Her fascination with the grace and awkwardness that are the physical and psychological hallmarks of this age is developed in her newly commissioned work made with young people and teenage parents in South West London. Here van Meene delves into the territory of socially engaged documentary and a sense of her subjects being caught or confined between two lives is apparent. In common with earlier works more sensual and painterly qualities emerge: the subject's "state of peculiar absorption" and the invocation of historical painted portraiture (Vermeer, Rossetti, Manet).

Van Meene approaches and disturbs the problems inherent in the relationship between the photographer and the subject in a deliberate and productive way. Though rooted in documentary territory, her work remains closer in feel to Francesca Woodman than to Diane Arbus, combining documentary language with elements of fantasy, performance and psychological space to create a powerful and beguiling concoction.

Van Meene was born in Alkmaar, Holland in 1972. She has already received international critical acclaim and has shown in numerous group and solo shows internationally. Since a solo showing in 1999 at The Photographers Gallery, van Meene she has shown work extensively including in The Citibank Private Bank Photography Prize 2000 at The Photographers Gallery.

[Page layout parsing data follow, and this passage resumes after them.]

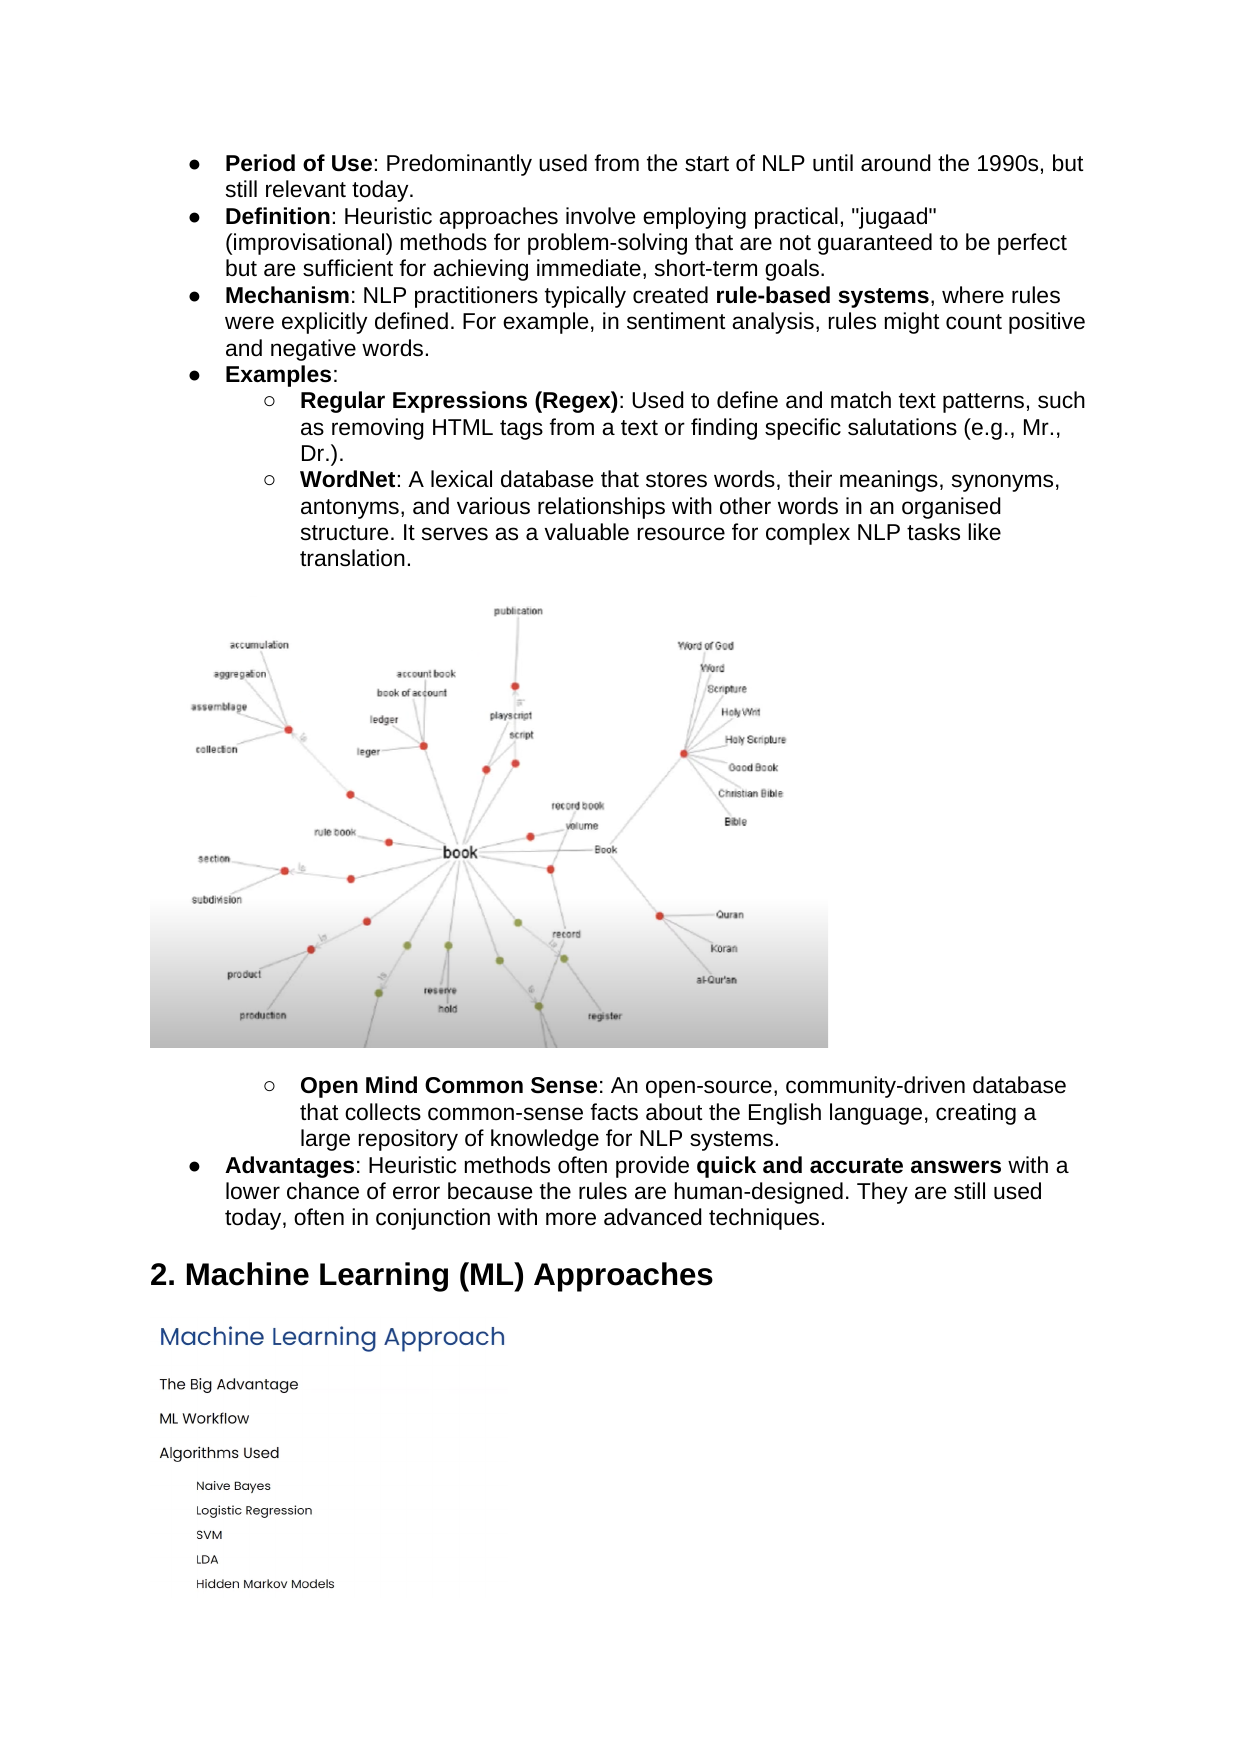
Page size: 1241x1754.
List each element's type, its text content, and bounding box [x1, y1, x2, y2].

list Regular Expressions (Regex): Used to define and match text patterns, such as removing HTML tags from a text or finding specific salutations (e.g., Mr., Dr.). [262, 387, 1090, 466]
list Period of Use: Predominantly used from the start of NLP until around the 1990s, but still relevant today. [187, 150, 1090, 203]
list Definition: Heuristic approaches involve employing practical, "jugaad" (improvisational) methods for problem-solving that are not guaranteed to be perfect but are sufficient for achieving immediate, short-term goals. [187, 203, 1090, 282]
list Advantages: Heuristic methods often provide quick and accurate answers with a lower chance of error because the rules are human-designed. They are still used today, often in conjunction with more advanced techniques. [187, 1152, 1090, 1231]
picture [150, 1316, 508, 1598]
list WordNet: A lexical database that stores words, their meanings, synonyms, antonyms, and various relationships with other words in an organised structure. It serves as a valuable resource for complex NLP tasks like translation. [262, 466, 1090, 572]
list Examples: [187, 361, 1090, 387]
list Mechanism: NLP practitioners typically created rule-based systems, where rules were explicitly defined. For example, in sentiment analysis, rules might count positive and negative words. [187, 282, 1090, 361]
list Open Mind Common Sense: An open-source, community-driven database that collects common-sense facts about the English language, creating a large repository of knowledge for NLP systems. [262, 1072, 1090, 1152]
text 2. Machine Learning (ML) Approaches [150, 1256, 1090, 1292]
picture [150, 596, 829, 1048]
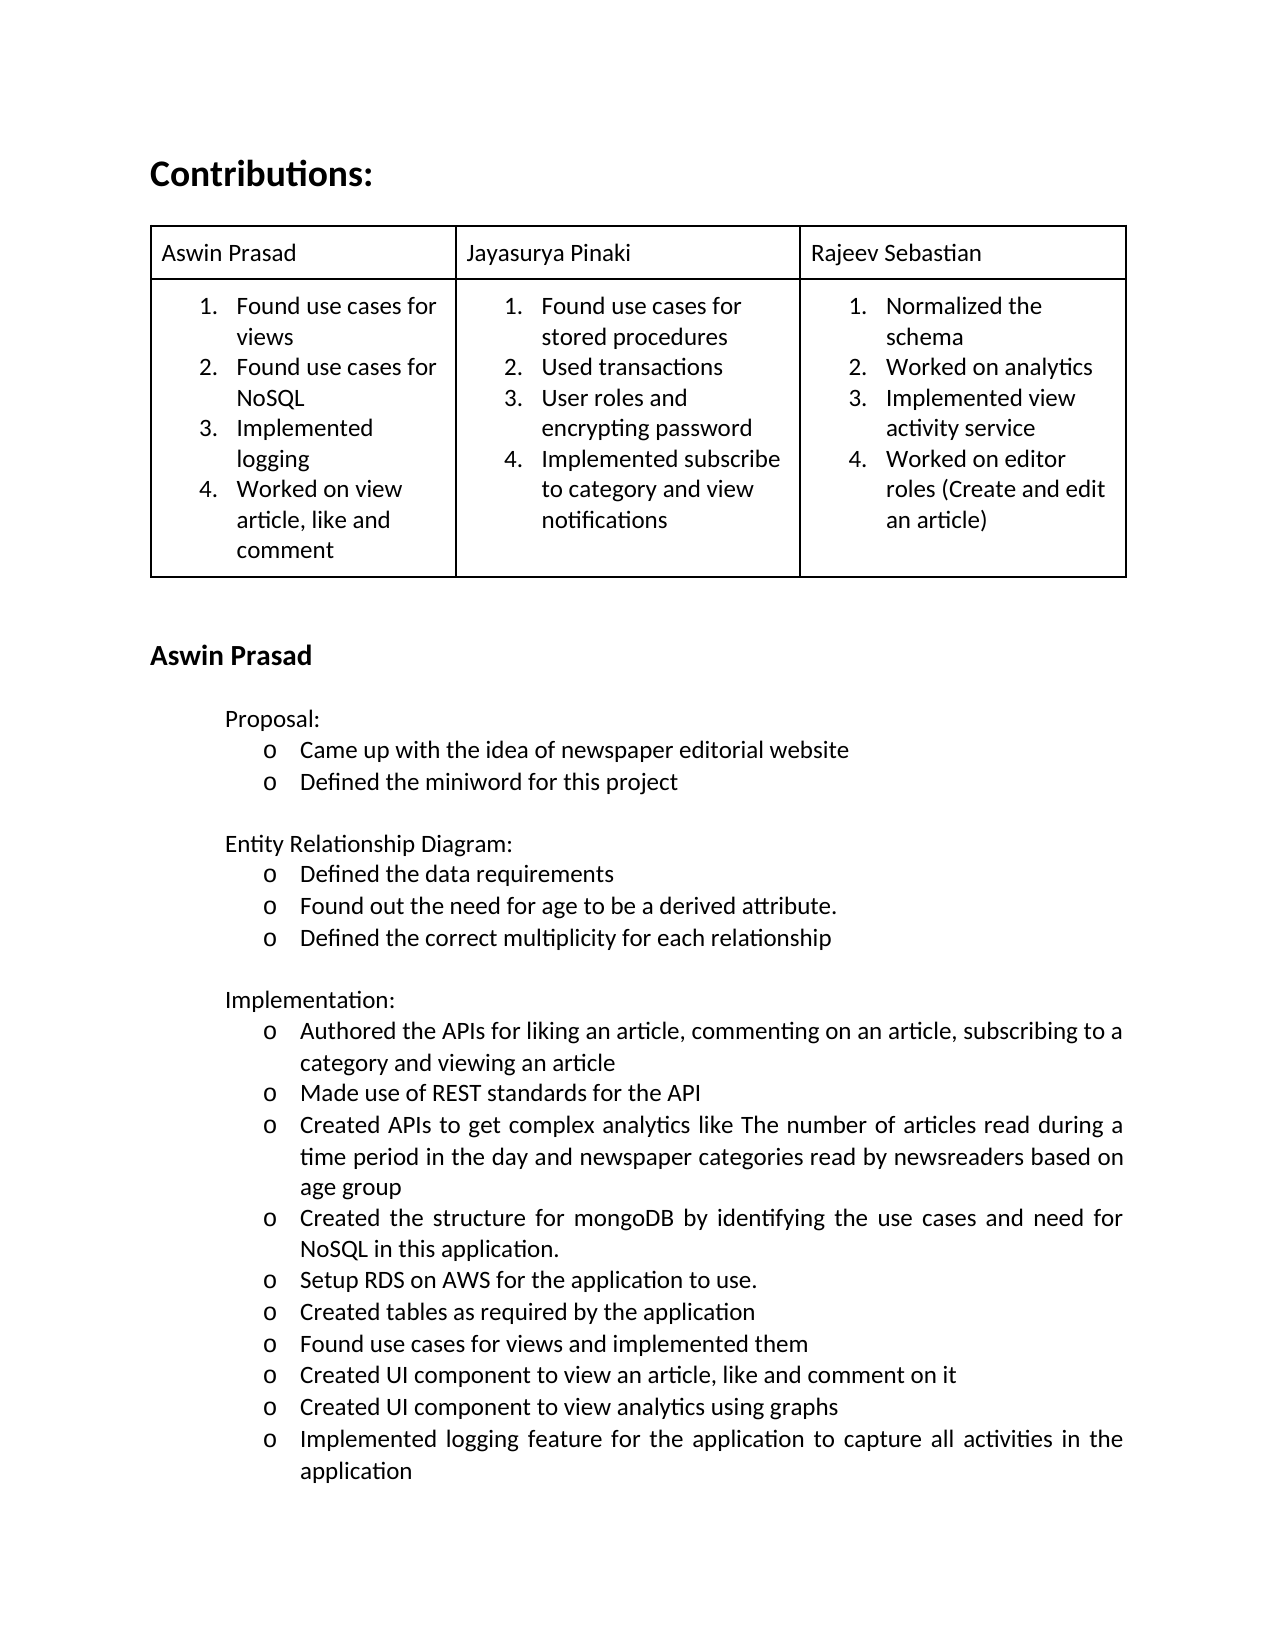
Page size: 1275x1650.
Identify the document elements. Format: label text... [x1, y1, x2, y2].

The exhibition is accompanied by a public programme including Hellen van Meene in conversation with Curator Susie Gray, a seminar event exploring issues around contemporary portrait photography and consent at the National Portrait Gallery on 6th May, family workshops and a teenage parents photo project.

[...]

A Pump House Gallery Touring Exhibition travelling to Open Eye Gallery, Liverpool 21 July / 2 Sept 2006 and Focal Point Gallery, Southend-on-Sea 16 Dec 2006 / 3 Feb 2007. Supported by the Arts Council England, Mondriaan Foundation, Dutch Embassy and Sadie Coles HQ.